▶ **Passage to read**

Scatterplot of CV vs VIF
cv_vif_plot.RdThis function provides a graphical representation of a scatter plot showing the Coefficient of Variation (CV) and the Variance Inflation Factor (VIF) for the independent variables (excluding the intercept) of a multiple linear regression model.
Details
The distinction between essential and non-essential multicollinearity and the limitations of each measure (CV and VIF) for detecting the different kinds of multicollinearity, can be very useful for identifying whether there is a troubling degree of multicollinearity, and determining the kind of multicollinearity present and the variables causing it.
For this purpose, it is important to include the lines corresponding to the established thresholds for each measure in the representation of the scatter plot of the CV and VIF: a dashed vertical line for 0.1002506 (CV) and a dotted horizontal line for 10 (VIF). These lines determine four regions (see Example 1), which can be interpreted as follows: A: existence of troubling non-essential and non-troubling essential multicollinearity; B: existence of troubling essential and non-essential multicollinearity; C: existence of non-troubling non-essential and troubling essential multicollinearity; D: non-troubling degree of existing multicollinearity (essential and non-essential).

▶ **Collected data**
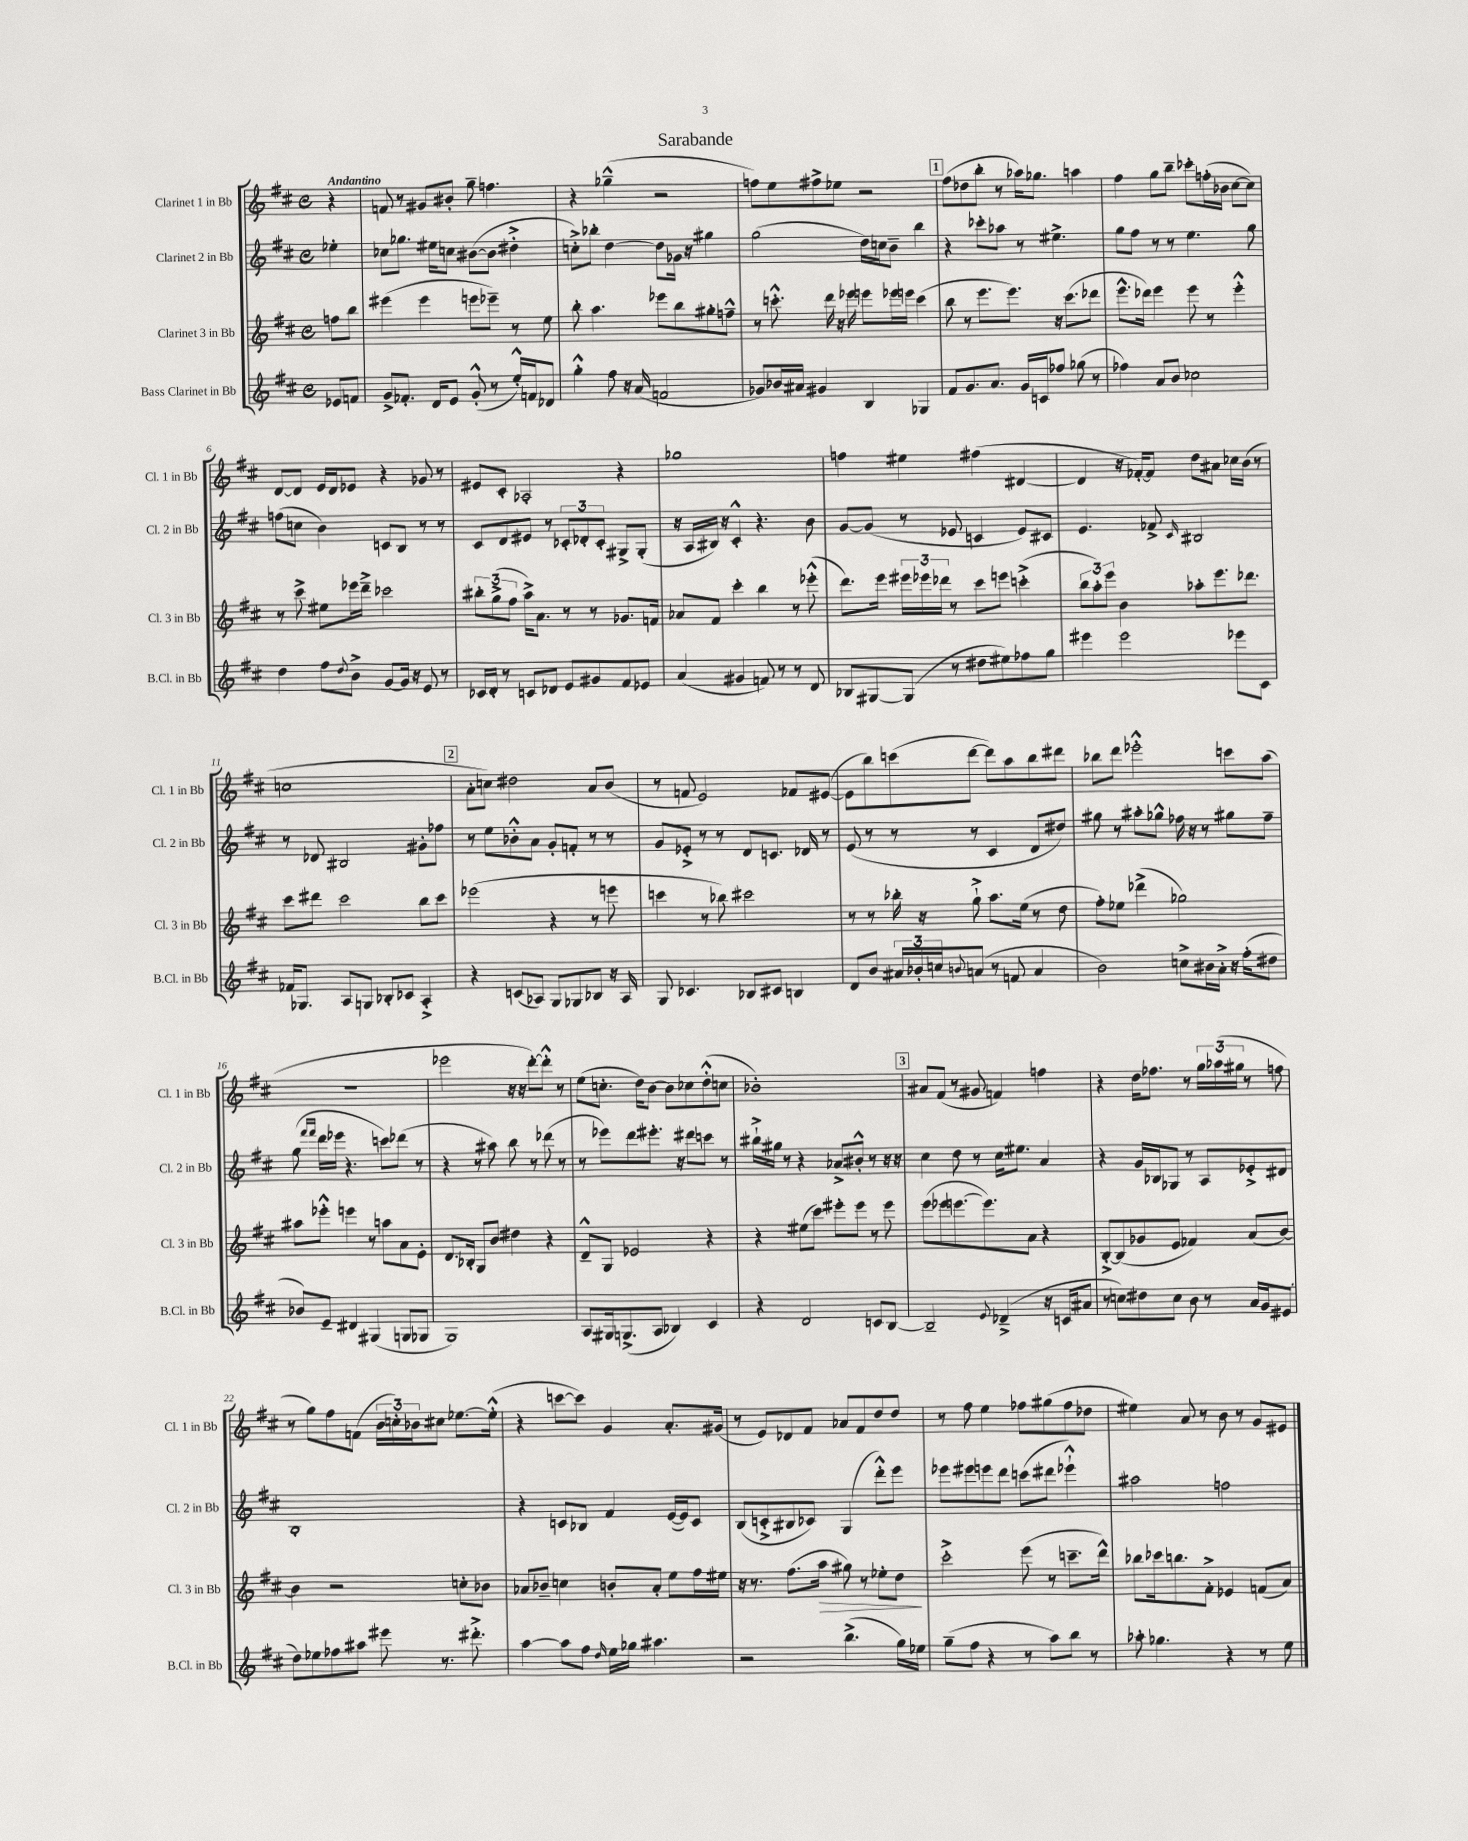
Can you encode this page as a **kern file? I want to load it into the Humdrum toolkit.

▶ **Requirement 1**
From the CV and VIF plot page, write out the part that begins at the words "Scatterplot of CV" and stops after "variables causing it.", swapping "intercept" for "constant term".
▶ **Requirement 2**
Sum up the CV and VIF plot page in two sentences.

▶ **Correct output 1**
Scatterplot of CV vs VIF
cv_vif_plot.RdThis function provides a graphical representation of a scatter plot showing the Coefficient of Variation (CV) and the Variance Inflation Factor (VIF) for the independent variables (excluding the constant term) of a multiple linear regression model.
Details
The distinction between essential and non-essential multicollinearity and the limitations of each measure (CV and VIF) for detecting the different kinds of multicollinearity, can be very useful for identifying whether there is a troubling degree of multicollinearity, and determining the kind of multicollinearity present and the variables causing it.

▶ **Correct output 2**
The function draws a scatter plot of the Coefficient of Variation (CV) and the Variance Inflation Factor (VIF) for the independent variables of a multiple linear regression model, leaving out the intercept. A dashed vertical line at 0.1002506 for CV and a dotted horizontal line at 10 for VIF split the plot into four regions, which show whether essential and non-essential multicollinearity are troubling or not.